The 1981 winner was Marty Kiker of the Phoenix Bar in California. The next year the title went to that year's Mr. Drummer, Luke Daniel, also of California.

As Dom recounted, "In 1983, muscular, blond Colt Thomas from Texas arrived just as contest registration was closing; a few more minutes and he would have been unable to enter the competition. He won the title that year. Had he arrived just a little bit later, someone else would have been 1983 International Mr. Leather.

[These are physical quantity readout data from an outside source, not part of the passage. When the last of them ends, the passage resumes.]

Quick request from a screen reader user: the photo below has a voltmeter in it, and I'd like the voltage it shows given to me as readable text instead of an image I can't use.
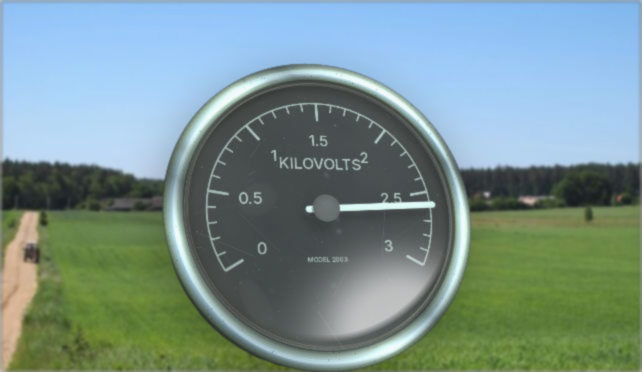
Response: 2.6 kV
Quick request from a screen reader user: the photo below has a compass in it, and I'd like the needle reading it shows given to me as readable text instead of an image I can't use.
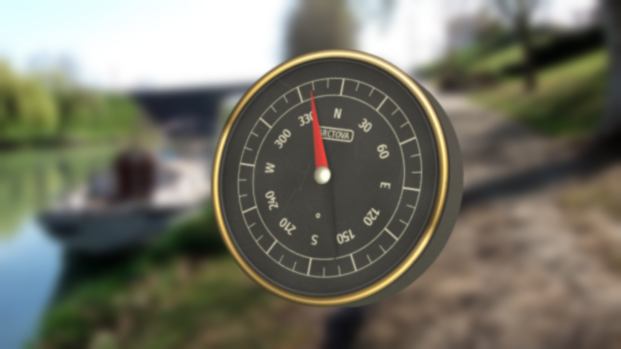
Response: 340 °
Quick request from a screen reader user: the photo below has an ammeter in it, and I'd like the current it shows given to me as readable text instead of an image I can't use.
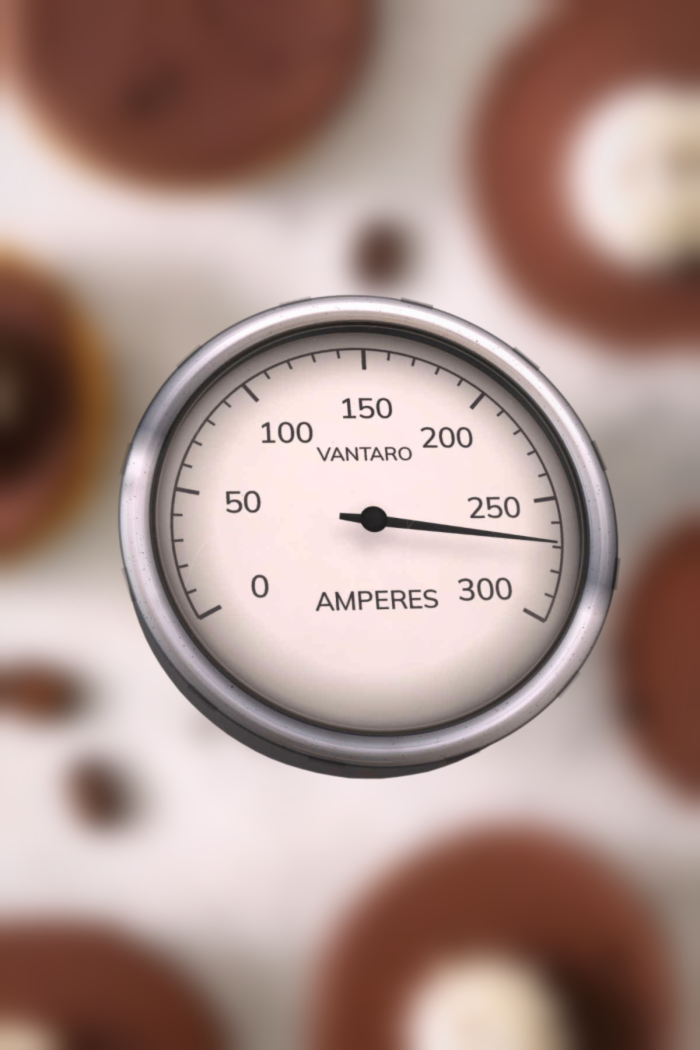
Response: 270 A
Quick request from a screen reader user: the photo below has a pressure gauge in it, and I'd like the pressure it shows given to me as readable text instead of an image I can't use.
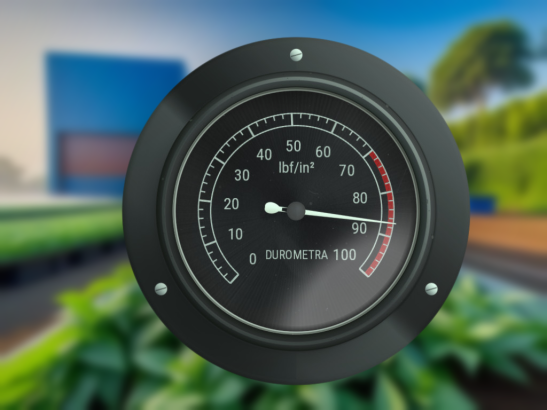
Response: 87 psi
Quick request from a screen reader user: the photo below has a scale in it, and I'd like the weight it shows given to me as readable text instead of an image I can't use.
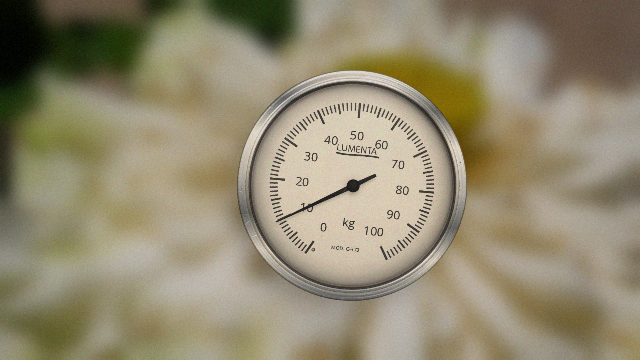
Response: 10 kg
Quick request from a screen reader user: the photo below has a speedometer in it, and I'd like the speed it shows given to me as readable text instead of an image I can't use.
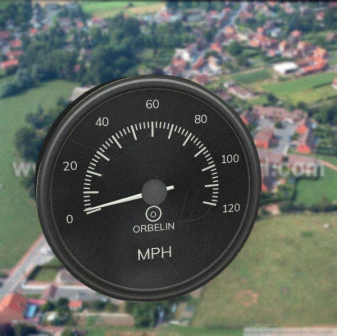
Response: 2 mph
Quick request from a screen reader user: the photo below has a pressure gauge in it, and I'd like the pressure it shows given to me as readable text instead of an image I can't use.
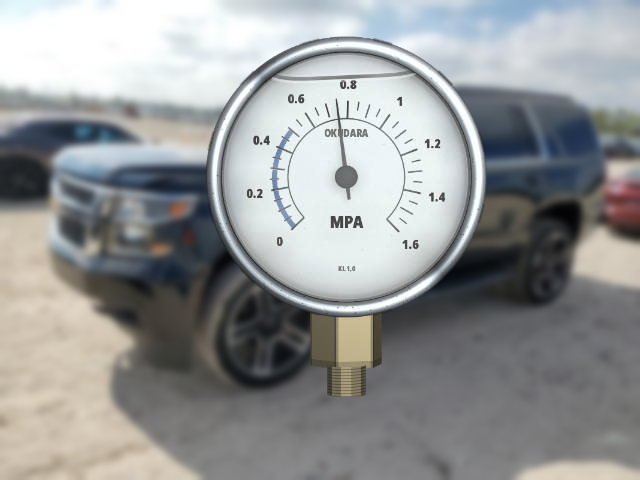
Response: 0.75 MPa
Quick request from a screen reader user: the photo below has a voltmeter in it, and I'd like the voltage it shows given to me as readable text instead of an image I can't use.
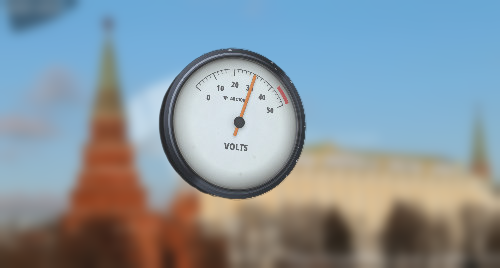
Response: 30 V
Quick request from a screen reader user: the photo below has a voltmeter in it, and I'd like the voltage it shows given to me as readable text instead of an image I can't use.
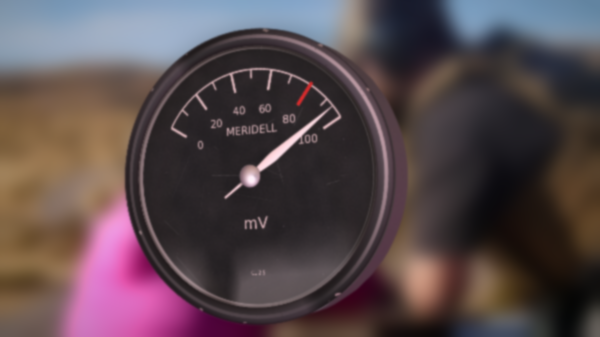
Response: 95 mV
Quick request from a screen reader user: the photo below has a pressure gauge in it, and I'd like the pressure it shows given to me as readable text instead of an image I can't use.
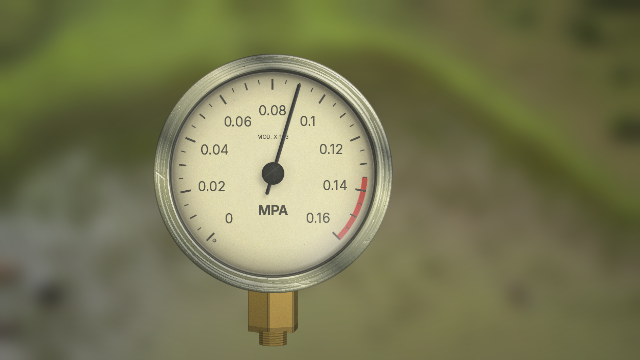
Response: 0.09 MPa
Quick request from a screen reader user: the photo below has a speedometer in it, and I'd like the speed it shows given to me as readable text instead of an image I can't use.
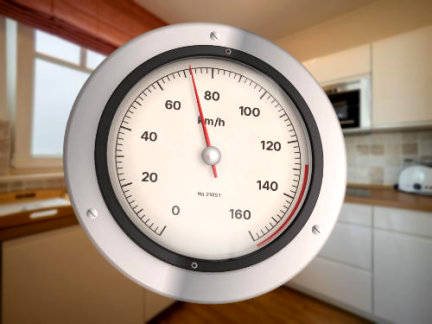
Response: 72 km/h
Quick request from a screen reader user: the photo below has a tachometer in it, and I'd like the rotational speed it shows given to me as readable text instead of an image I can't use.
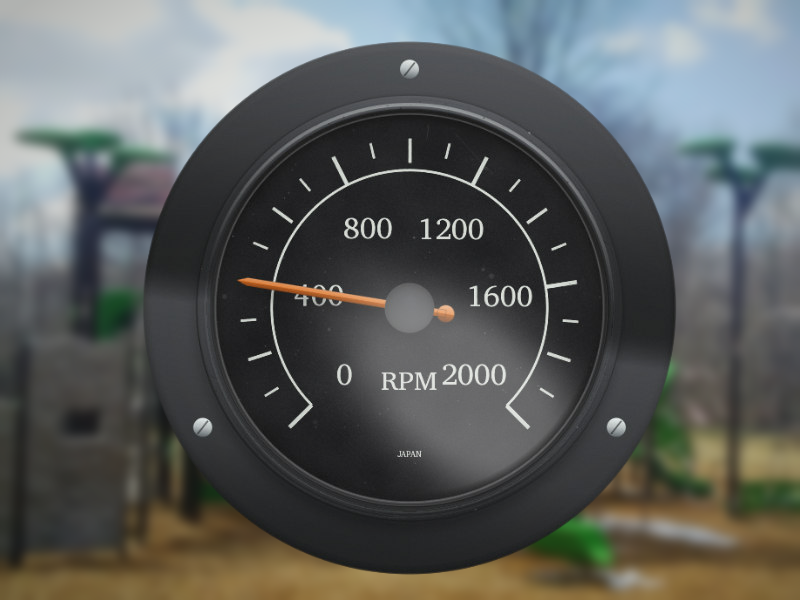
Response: 400 rpm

"To insure fairness in the selection, IML utilizes the Olympic scoring method and endeavors to select judges from a wide range of political, geographical and social backgrounds. Among the many distinguished gentlemen who have assisted me," wrote Orejudas, "in judging the contest are my good friend and colleague,the world-renowned artist, Tom of Finland, the Reverend Troy Perry of the Metropolitan Community Church in Los Angeles, and representatives of Advocate Men, Honcho, and Falcon Studios, and the owners of some of the world's best known leather establishments.

"And then there are our 'regulars': Bay Area Reporter columnist Mr. Marcus, Lou Thomas, former Colt and Target Studios entrepreneur, and Bob Lewis of First Hand publications. And, of course, each year the previous year's winner joins the panel of judges to help select his successor."

Seventeen years later, IML has well-earned its reputation as the world largest and best Leather event. "These, then, were some of the impressions left by the first ten years of International Mr. Leather," wrote Orejudas in 1988. "It has been a decade of wonderful experiences. I cannot help but look forward with eagerness and anticipation to the many years of IML weekends to come."

Neither can we, Dom. Neither can we.